1. Keep Your Software Up-To-Date
Spammers tend to take advantage of security issues in older versions of blogs, bulletins, and content management systems (CMS). Keeping all of your software patched and up-to-date will help protect your site from known software vulnerabilities. Keep an eye out for essential security updates and apply them quickly.
2. Add a CAPTCHA
Not all user-generated spam is generated by humans — much of it actually comes from bots. Adding a CAPTCHA to your site will block automated account creation and make it hard for bots to post spammy links. Just how effective a captcha is at stopping bots is still up for debate, but it adds another layer of protection to your site you can count on to keep out at least some spam bots.
3. Use a Honeypot
Spammers aren’t manually surfing the web, looking for forms to fill out or reviews to submit. A large percentage of spamming is done utilizing bots. When a bot discovers a form or field to fill out, it fills in the fields with predetermined information, not knowing anything about the field other than what it discovers scanning a web page’s HTML To take advantage of this fact, web developers implement a honeypot field. A field only visible to bots that scan the HTML using stylesheets to hide it from the human eye. When the bot fills out the field and selects the respective form submit button, custom scripting checks if the field contains a value, discarding the submitted form if it is not empty.
4. Blocklist Certain Terms
Another option is to blocklist certain terms you’ve seen used in spam on your site or commonly used in spam across the web. For example, blocklisting pharmaceutical-related terms widely used in spam will protect you from pharma-spam. Continue to update and add more spam terms to your blocklist as you see them pop up on your site. Certain CMS features or plugins may help you identify spam terms on your website and block them more quickly.
5. Disallow Link Posting
One way to reduce link spam is by disallowing link posting altogether. Since much of the spam on the web today is links, disallowing them will deter many spammers from vandalizing your site. Even if someone posts a spam link in plain text, it’s less likely someone will click through on it, and it won’t get any link equity.
6. Set All Links in Your Forums or Comments to ‘Nofollow’
Setting the links left in your comments or forums to ‘nofollow’ will remove some of the incentive to post spammy external links. A nofollow tag tells search engines to ignore the link, which means no link equity can pass through it to the inbound destination. Many blogging sites add this attribute to new posts automatically.
7. Add Your Forum to Your Robots.txt File
If you host a forum and don’t need it to rank on Google, you can use the robots.txt file to disallow search bots from accessing it.
If the pages have already been indexed, use Google Search Console’s URL Removal Tool to have them removed from Google’s indices.
8. Moderate Comments & Posts
Hands-on moderation can help keep your site clean of spam. Requiring each new post to be manually approved before it goes live is the best way to keep spam off your site, but it’s practically impossible on large websites.
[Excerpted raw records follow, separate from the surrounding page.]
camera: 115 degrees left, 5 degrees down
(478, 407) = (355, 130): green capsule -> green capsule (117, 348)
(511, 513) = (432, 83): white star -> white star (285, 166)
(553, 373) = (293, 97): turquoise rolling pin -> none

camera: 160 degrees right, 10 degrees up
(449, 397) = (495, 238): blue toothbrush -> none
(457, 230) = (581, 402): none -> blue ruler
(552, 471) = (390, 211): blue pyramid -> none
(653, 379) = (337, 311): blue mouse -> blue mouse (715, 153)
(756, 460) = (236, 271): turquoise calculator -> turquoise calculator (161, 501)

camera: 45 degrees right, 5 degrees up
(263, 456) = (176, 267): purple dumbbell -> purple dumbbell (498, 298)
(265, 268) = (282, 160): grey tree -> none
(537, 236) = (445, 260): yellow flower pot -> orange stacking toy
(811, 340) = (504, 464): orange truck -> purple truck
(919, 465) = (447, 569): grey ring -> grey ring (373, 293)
The next best thing is a hands-on team of moderators to look over the activity on your site and keep it clean from malicious or unsavory user-generated content.
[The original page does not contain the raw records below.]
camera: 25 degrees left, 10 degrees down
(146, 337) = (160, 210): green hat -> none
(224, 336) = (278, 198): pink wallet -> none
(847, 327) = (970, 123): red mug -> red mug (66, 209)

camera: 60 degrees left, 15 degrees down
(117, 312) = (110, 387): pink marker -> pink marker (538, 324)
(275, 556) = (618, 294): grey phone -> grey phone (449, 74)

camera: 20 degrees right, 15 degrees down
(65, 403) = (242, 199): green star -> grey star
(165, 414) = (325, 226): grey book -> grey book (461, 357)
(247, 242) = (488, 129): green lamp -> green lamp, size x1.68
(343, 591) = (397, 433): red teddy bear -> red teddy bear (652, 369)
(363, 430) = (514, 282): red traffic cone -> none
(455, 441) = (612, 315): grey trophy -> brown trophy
You can also restrict new members’ posting abilities to limit spam. Use your moderation powers to manually approve the posts of new members or members under a specific post count. This will prevent malicious actors from creating new accounts to spam your site and allow you to spot and block troublesome accounts quickly.
Blocking anonymous posting and requiring users to have a certain number of posts before they can post links may also reduce spam.
9. Close Forums & Comments After a Certain Amount of Time
Old blog posts or forum threads that don’t see much action can be especially vulnerable to user-generated spam. Consider closing down comment sections and threads after a reasonable amount of time.